── Records to process
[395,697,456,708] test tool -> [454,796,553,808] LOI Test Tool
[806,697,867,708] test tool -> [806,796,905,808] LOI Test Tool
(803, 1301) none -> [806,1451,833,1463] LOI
────
── Records to process
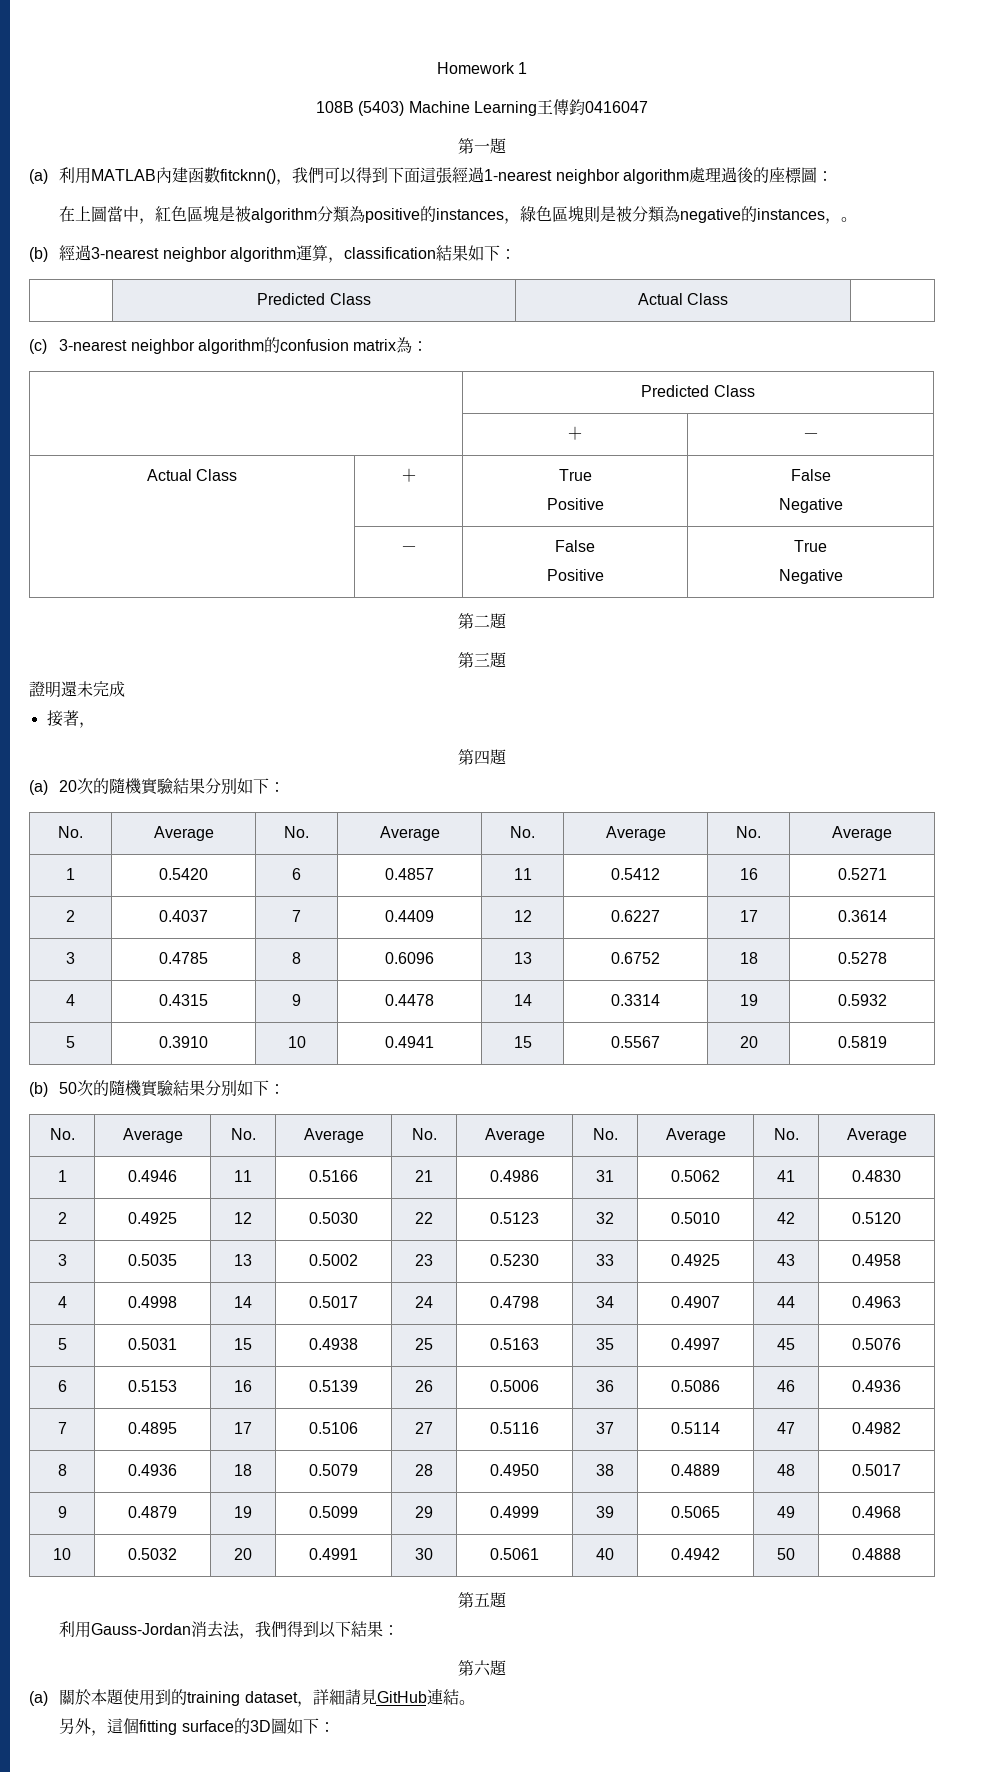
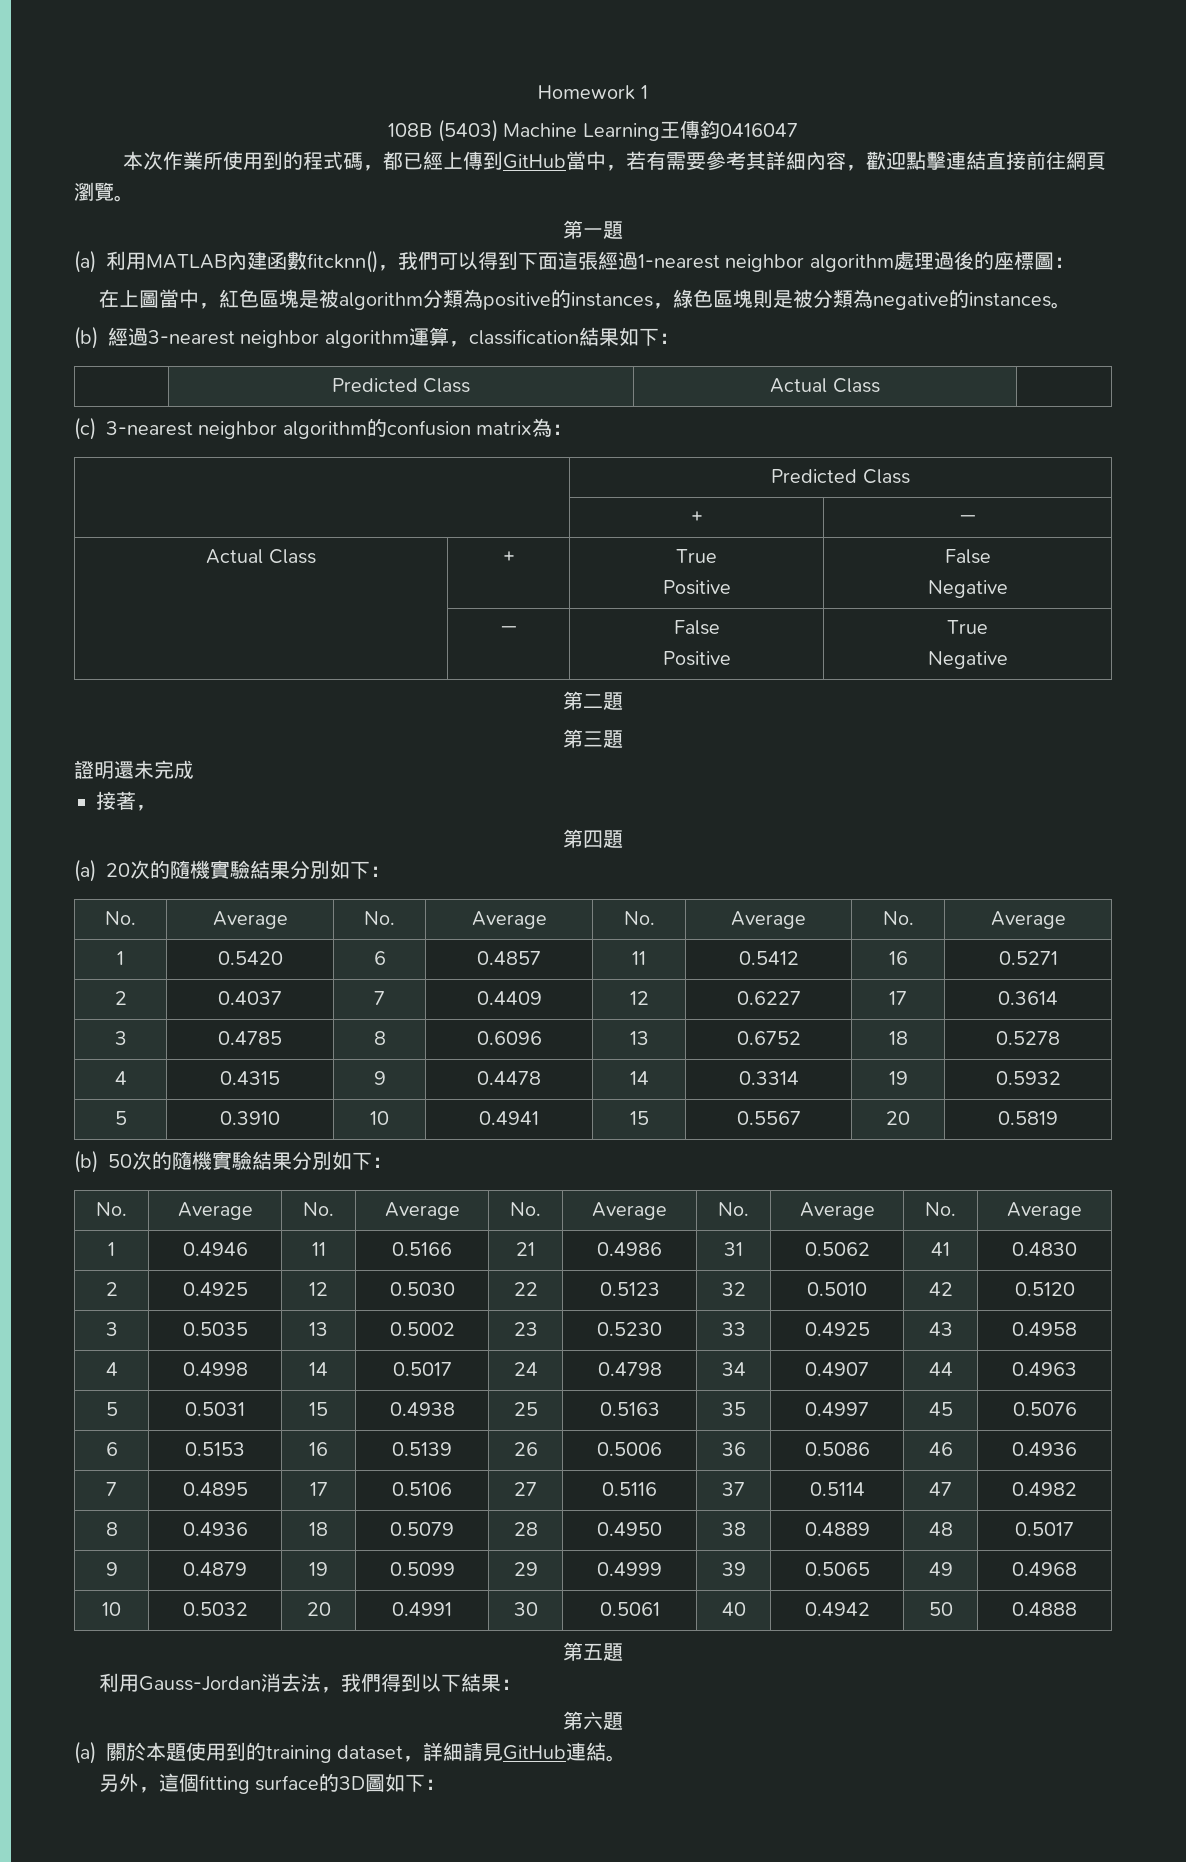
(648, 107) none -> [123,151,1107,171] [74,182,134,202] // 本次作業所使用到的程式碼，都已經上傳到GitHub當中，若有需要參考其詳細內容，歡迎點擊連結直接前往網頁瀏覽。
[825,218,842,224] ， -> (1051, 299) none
────
── Records to process
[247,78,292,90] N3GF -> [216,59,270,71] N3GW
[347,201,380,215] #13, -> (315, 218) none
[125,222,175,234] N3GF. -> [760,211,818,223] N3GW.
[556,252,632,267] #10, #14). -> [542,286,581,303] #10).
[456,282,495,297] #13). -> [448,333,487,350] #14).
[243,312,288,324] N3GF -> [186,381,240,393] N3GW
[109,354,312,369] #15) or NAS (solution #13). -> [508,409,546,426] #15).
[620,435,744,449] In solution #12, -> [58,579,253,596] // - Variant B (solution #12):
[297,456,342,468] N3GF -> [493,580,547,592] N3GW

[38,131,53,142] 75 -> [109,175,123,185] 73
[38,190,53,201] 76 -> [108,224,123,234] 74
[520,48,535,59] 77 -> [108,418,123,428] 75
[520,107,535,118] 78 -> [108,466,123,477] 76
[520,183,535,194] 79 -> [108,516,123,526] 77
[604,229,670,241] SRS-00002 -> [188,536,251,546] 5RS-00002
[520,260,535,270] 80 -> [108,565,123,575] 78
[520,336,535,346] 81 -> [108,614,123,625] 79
────
Your answer must be the lines above from the one containing "[297,456,342,468] N3GF ->" to the one containing "[520,336,535,346] 81 -> [108,614,123,625] 79", both included, restated word for word.

[297,456,342,468] N3GF -> [493,580,547,592] N3GW

[38,131,53,142] 75 -> [109,175,123,185] 73
[38,190,53,201] 76 -> [108,224,123,234] 74
[520,48,535,59] 77 -> [108,418,123,428] 75
[520,107,535,118] 78 -> [108,466,123,477] 76
[520,183,535,194] 79 -> [108,516,123,526] 77
[604,229,670,241] SRS-00002 -> [188,536,251,546] 5RS-00002
[520,260,535,270] 80 -> [108,565,123,575] 78
[520,336,535,346] 81 -> [108,614,123,625] 79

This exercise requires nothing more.